一种图像索引生成方法、图像搜索方法、装置、终端及介质。该方法包括:获取第一图像(101);对第一图像进行图像识别,得到第一图像对应的识别结果(102);根据识别结果生成描述语句(103);将描述语句确定为第一图像的索引,并将索引与第一图像对应存储(104)。
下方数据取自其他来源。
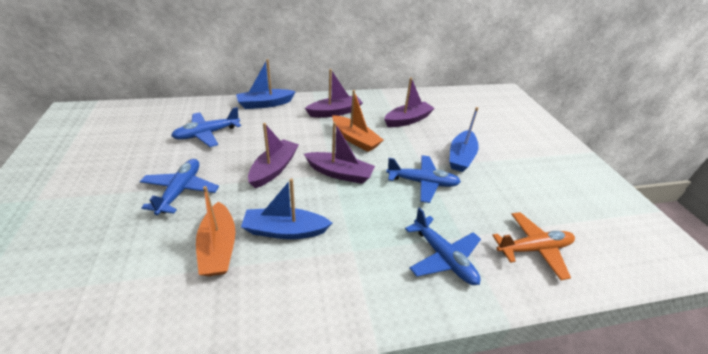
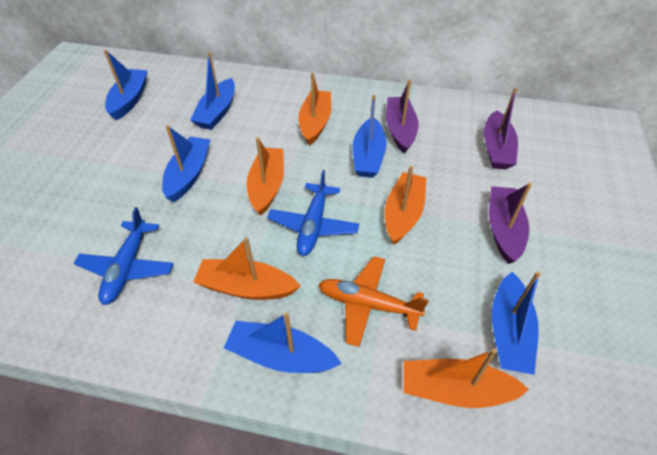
blue boat: 3 -> 6
blue plane: 4 -> 2
orange boat: 2 -> 5
purple boat: 4 -> 3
该方法通过识别出图像中所包括的各个对象分别对应的识别结果,并根据识别结果生成描述图像的描述语句,将上述描述语句确定为该图像的索引,后续当用户需要搜索该图像时,可以输入该索引中所包括的词语,或者与该索引中所包括的词语的含义相近的词语,终端可以根据用户输入的词语准确地查找该图像,提高了在相册中搜索图像的搜索效率。

Description

图像索引生成方法、图像搜索方法、装置、终端及介质
本申请要求于2018年11月30日提交的申请号为201811457455.0、发明名称为“图像索引生成方法、装置、终端及存储介质”的中国专利申请的优先权,其全部内容通过引用结合在本申请中。
技术领域
本申请涉及搜索技术领域,特别涉及一种图像索引生成方法、图像搜索方法、装置、终端及介质。
背景技术
目前,终端中通常安装有相册应用程序,该相册应用程序通常用于存储拍摄得到的图像、从网络上保存的图像等。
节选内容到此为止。